When it came to Jeffrey Epstein, however, this know-it-all, knew it not. And it isn’t that, back in the day, he hung with Epstein at social gatherings and probably looked down Ghislaine Maxwell’s blouse a time or two. No, Epstein and Chomsky exchanged letters long after the former was convicted of soliciting prostitution from a minor. What he was doing in in a mine, I don’t know. But the point is, Jeffrey asked Noam, “Hey, I’m in legal tzuris here, and the press is up my tuchas. What do I do?” And Chomsky’s advice was not, “Don’t pimp children.” (Or he might have found a more syntactically interesting way to put it.) Instead, the professor told him, “Ignore the press. Shtup the hysterical media. It’s all hashtag-Me-Too overreach. Don’t they know what a fantastic wealthy decent wealthy entertaining wealthy influential wealthy man you are?

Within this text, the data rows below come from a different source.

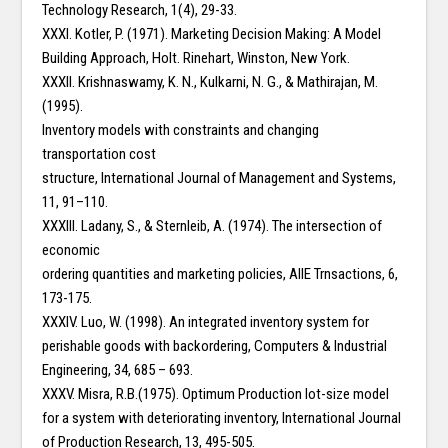
Technology Research, 1(4), 29-33.
XXXI. Kotler, P. (1971). Marketing Decision Making: A Model
Building Approach, Holt. Rinehart, Winston, New York.
XXXII. Krishnaswamy, K. N., Kulkarni, N. G., & Mathirajan, M.
(1995).
Inventory models with constraints and changing
transportation cost
structure, International Journal of Management and Systems,
11, 91–110.
XXXIII. Ladany, S., & Sternleib, A. (1974). The intersection of
economic
ordering quantities and marketing policies, AIIE Trnsactions, 6,
173-175.
XXXIV. Luo, W. (1998). An integrated inventory system for
perishable goods with backordering, Computers & Industrial
Engineering, 34, 685 – 693.
XXXV. Misra, R.B.(1975). Optimum Production lot-size model
for a system with deteriorating inventory, International Journal
of Production Research, 13, 495-505.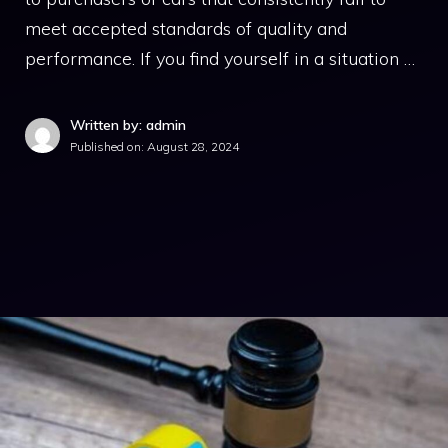
meet accepted standards of quality and
performance. If you find yourself in a situation …
Written by: admin
Published on:
August 28, 2024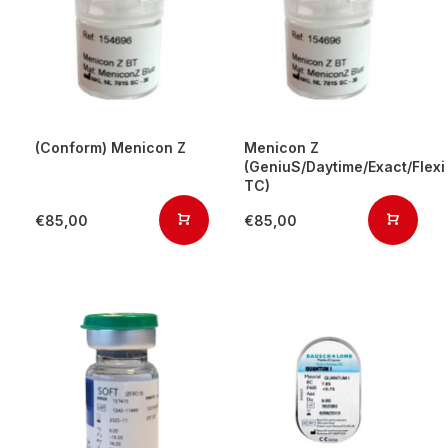
(Conform) Menicon Z
Menicon Z
(GeniuS/Daytime/Exact/Flexi
TC)
€85,00
€85,00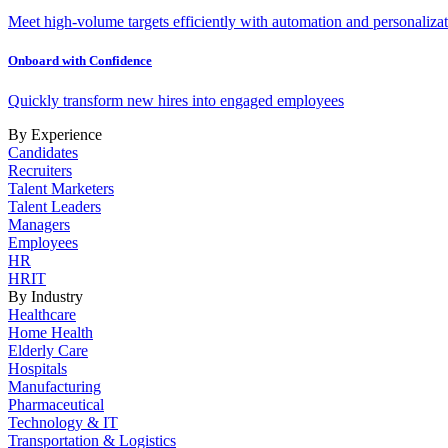
Meet high-volume targets efficiently with automation and personalizat
Onboard with Confidence
Quickly transform new hires into engaged employees
By Experience
Candidates
Recruiters
Talent Marketers
Talent Leaders
Managers
Employees
HR
HRIT
By Industry
Healthcare
Home Health
Elderly Care
Hospitals
Manufacturing
Pharmaceutical
Technology & IT
Transportation & Logistics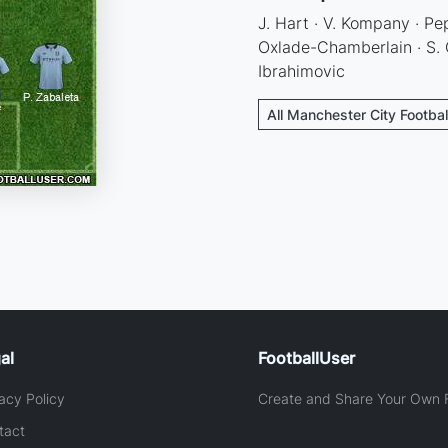
J. Hart · V. Kompany · Pep
Oxlade-Chamberlain · S. C
Ibrahimovic
All Manchester City Footbal
al
FootballUser
acy Policy
Create and Share Your Own F
tact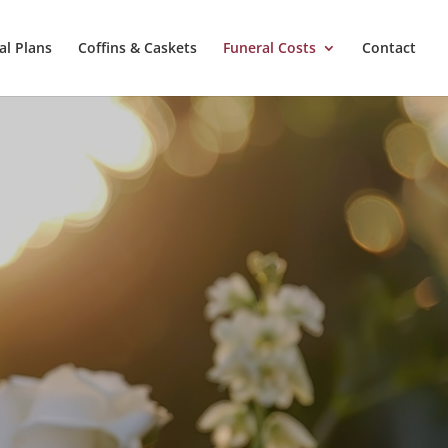
al Plans
Coffins & Caskets
Funeral Costs
Contact
d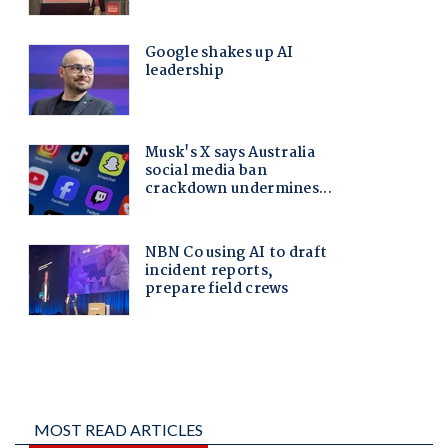
MOST READ ARTICLES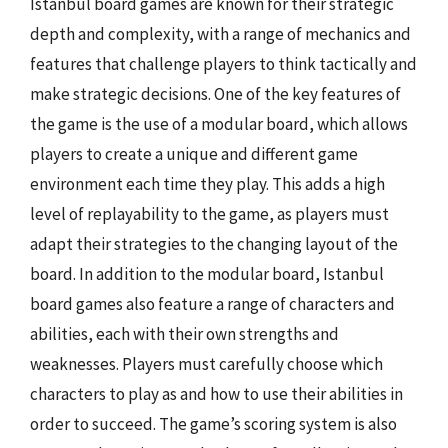
Istanbul board games are known for their strategic
depth and complexity, with a range of mechanics and
features that challenge players to think tactically and
make strategic decisions. One of the key features of
the game is the use of a modular board, which allows
players to create a unique and different game
environment each time they play. This adds a high
level of replayability to the game, as players must
adapt their strategies to the changing layout of the
board. In addition to the modular board, Istanbul
board games also feature a range of characters and
abilities, each with their own strengths and
weaknesses. Players must carefully choose which
characters to play as and how to use their abilities in
order to succeed. The game’s scoring system is also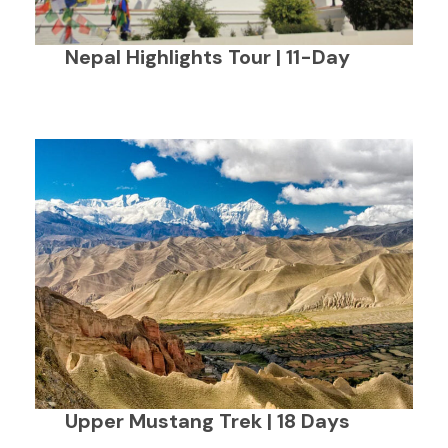
Nepal Highlights Tour | 11-Day
Upper Mustang Trek | 18 Days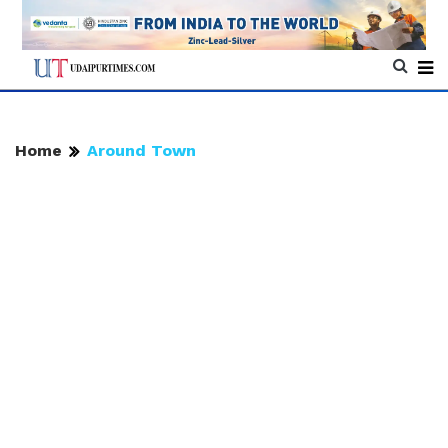
Home
Around Town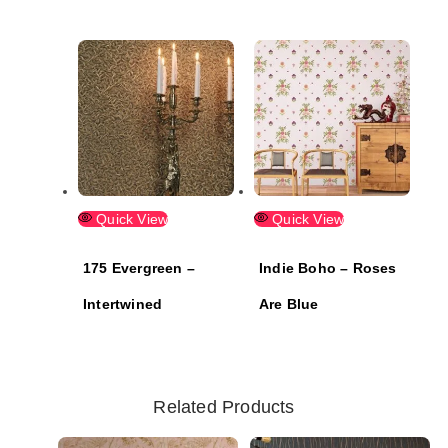
Quick View
Quick View
175 Evergreen –
Indie Boho – Roses
Intertwined
Are Blue
Related Products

And by the way, your wife has an okay rack.”

Following a stroke in 2023, 97-year-old Chomsky is unable to communicate — which may be the best news so far this year. But his wife, a translator and legal analyst, has piped up in Noam’s defense. She says, yes, in retrospect, their pal Epstein was a weentzy bit evil. She chalked her husband’s ignorance up to “careless research.” Hmm. Makes you wonder what else this M.I.T. academic, who published over 150 books, got wrong. Could it be everything? An anti-Communist who defended Pol Pot, an anti-capitalist with a very profitable stock portfolio, and a Jew, whose defense of free speech was really helpful to Holocaust deniers, Noam Chomsky can’t tell the heroes from the villains. Which means that perhaps his positing of Israel as the boogeyman proves he’s the bullshit-man. 

So let the leftists quote him, let the intifadans venerate him. I say shtup him, which I guarantee you’d have to pay a 15-year-old girl from Saint Thomas a huge bonus to do. 

This has been a Rabbinical Reflection from Rabbi Sol Solomon, Temple Sons of Bitches in Great Neck, New York.